Plasma samples were screened using a commercial blocking enzyme-linked immunosorbent assay (bELISA; FlockCheck AI MultiS-Screen Antibody Test Kit, IDEXX Laboratories, Westbrook, ME, USA) as per the manufacturer’s instructions. The use of plasma with this commercial bELISA kit has not been validated, however, plasma was used to establish the seroprevalence of adult ibis in an analogous study [14] and plasma has been reported as a suitable sample for bELISA for the detection of avian IAV antibodies [25]. Further, an investigation into the validity of detecting IAV antibodies in bELISA assays using plasma versus serum has shown that heparin plasma yields statistically equal results to serum in paired sample studies [26]. In our study, each sample was tested in duplicate on separate plates, and absorbance at 650 nm was measured using an EMax Plus microplate reader (Molecular Devices, San Jose, CA, USA).
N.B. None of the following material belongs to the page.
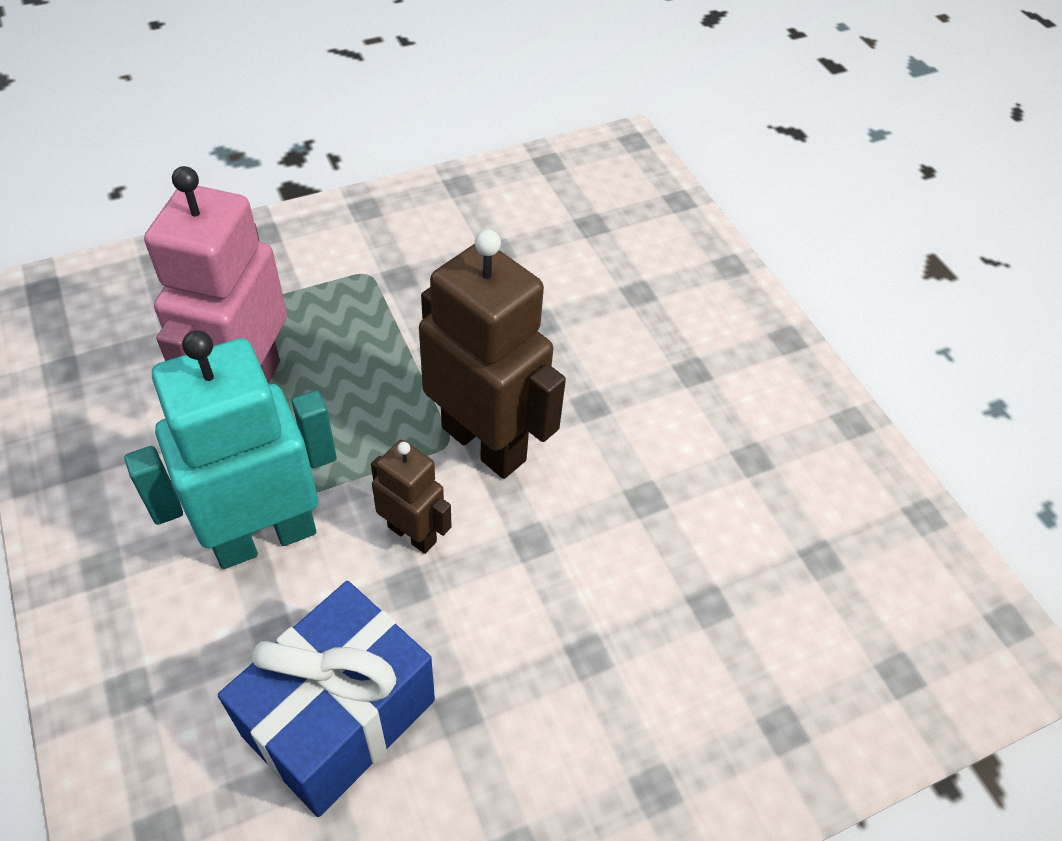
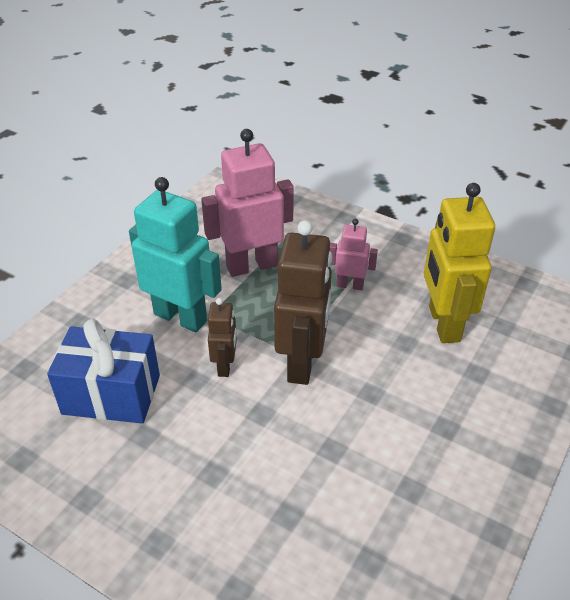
camera: 60 degrees right, 10 degrees down
none -> pink robot [330,219,378,290]
none -> yellow robot [424,183,495,343]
Plasma samples with sample-to-negative control (S/N) absorbance values ≤0.70 were considered positive for antibodies to AIV [27,28]. The full table of samples and results for all laboratory analyses are included in Table S1, linked in the Supplementary Materials section.
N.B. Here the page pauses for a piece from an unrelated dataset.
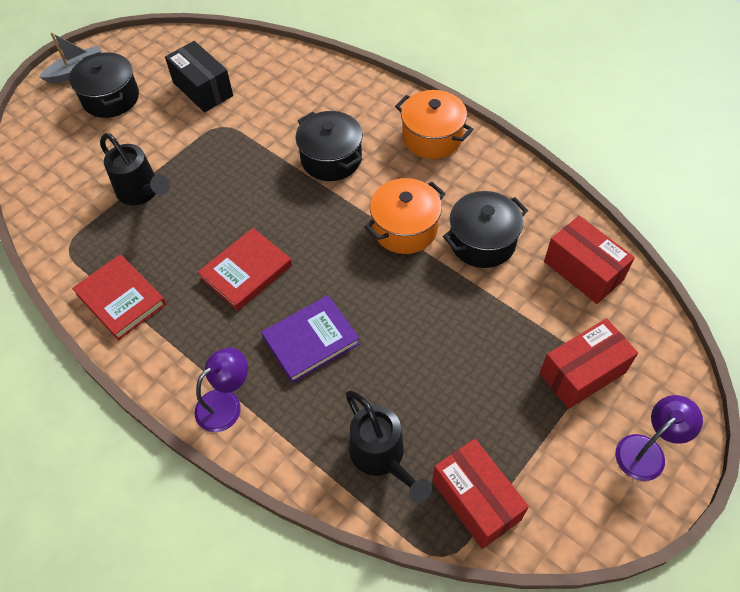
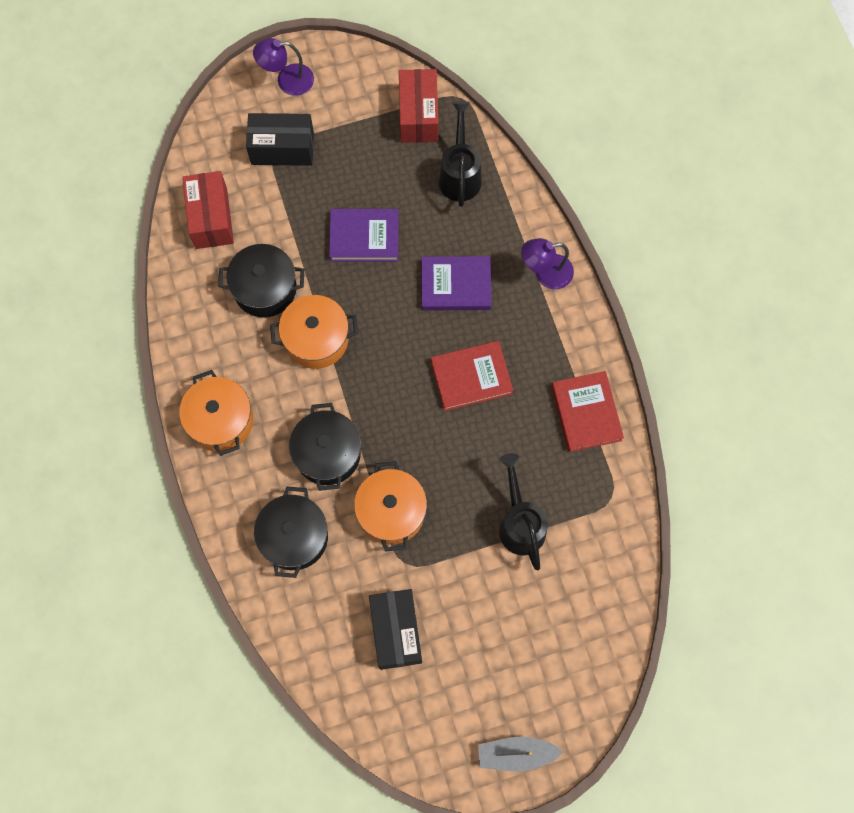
camera: 150 degrees left, 15 degrees up
black pot [69,52,139,118] -> black pot moved to [254,486,328,578]
red box [539,318,638,409] -> black box [246,113,314,166]
none -> purple book [329,209,399,262]
none -> orange pot [354,461,427,552]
Data were visualized in RStudio using the ′ggplot2′ package [29].
Rookery access was granted under access permit PER 11-464. Animal handling and laboratory analysis permissions were granted by federal scientific collecting permit MB53675D-0, Florida scientific collecting permit LSSC-11-00119H, and UGIACUC Animal Use Permits A2019 10-009-Y1-A0 and A2019 04-001-A3.

3. Results

In total, 271 CH/CL swab samples were screened, representing a longitudinal sampling of 115 ibis nestlings (urban, 2020 n = 36; urban, 2021 n = 41; natural, 2021 n = 38) in their first weeks of life. No AIV were isolated from any samples from the urban nor natural ibis rookeries in 2020 or 2021, at any time point. Two samples yielded an rRT-PCR Ct value below the 45-cycle threshold, one from a 15-day old urban rookery nestling in 2020 (Ct 43.98) and one from 6-day old natural rookery nestling sampled in 2021 yielded (Ct 33.98); AIV viral RNA was not detected in any other samples (Table 1).
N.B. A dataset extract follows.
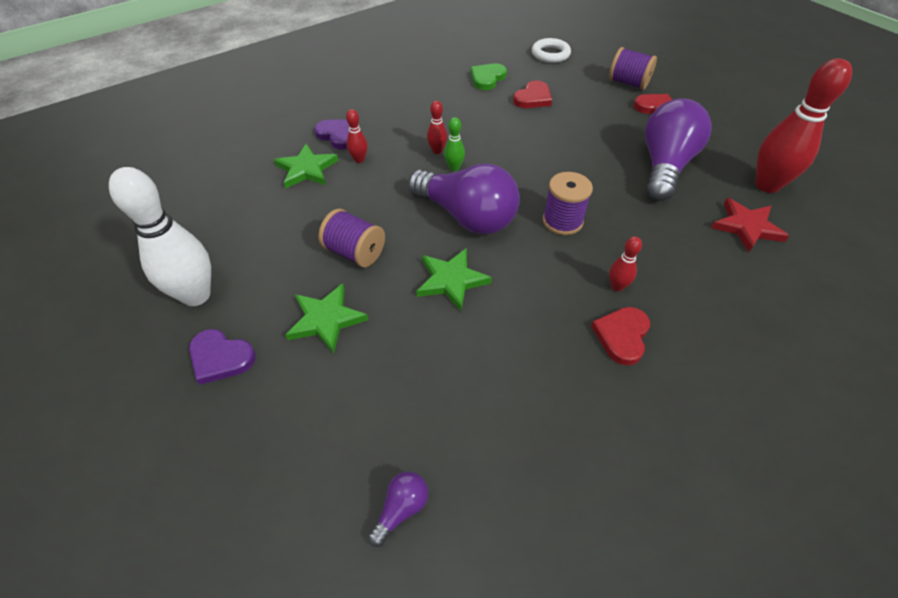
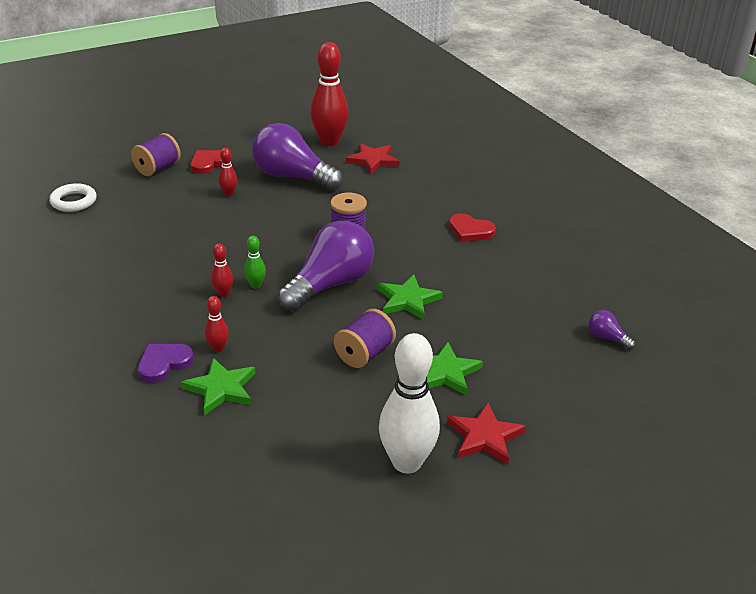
camera: 85 degrees left, 15 degrees down
purple heart [189,329,256,385] -> red star [447,403,526,464]
green heart [471,63,507,90] -> none
red heart [513,80,552,108] -> none
red bowling pin [609,236,642,292] -> red bowling pin moved to [218,148,237,196]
Based on bELISA results, 95% (n = 101) of nestlings sampled from both urban and natural wetlands were positive for AIV nucleoprotein (NP) antibodies at some point during sampling. Seroprevalence was high across sites and years, with prevalence at the urban rookery of 100% in 2020 (n = 22 nestlings) and 98% in 2021 (n = 41), and 89% (n = 38) at the natural rookery. In addition to the site-dependent variation in average age at first capture, capture frequency also varied across sites and years due to the terrain, with 2.14 average captures per bird in the urban rookery in 2020 and 2.74 in 2021, and 1.74 in the natural rookery in 2021. Nearly all serially sampled birds displayed a pattern consistent with the presence and decay of maternal antibodies, with average S/N ratios increasing with age (Figure 2). The overall seroprevalence of all samples across urban and natural habitats was 83% (n = 229), with some later samples from previously antibody-positive individuals showing S/N ratios above the positivity threshold. Plasma samples from a subset of birds (n = 14) from 2020 were degraded upon arrival at SCWDS and removed from the analysis.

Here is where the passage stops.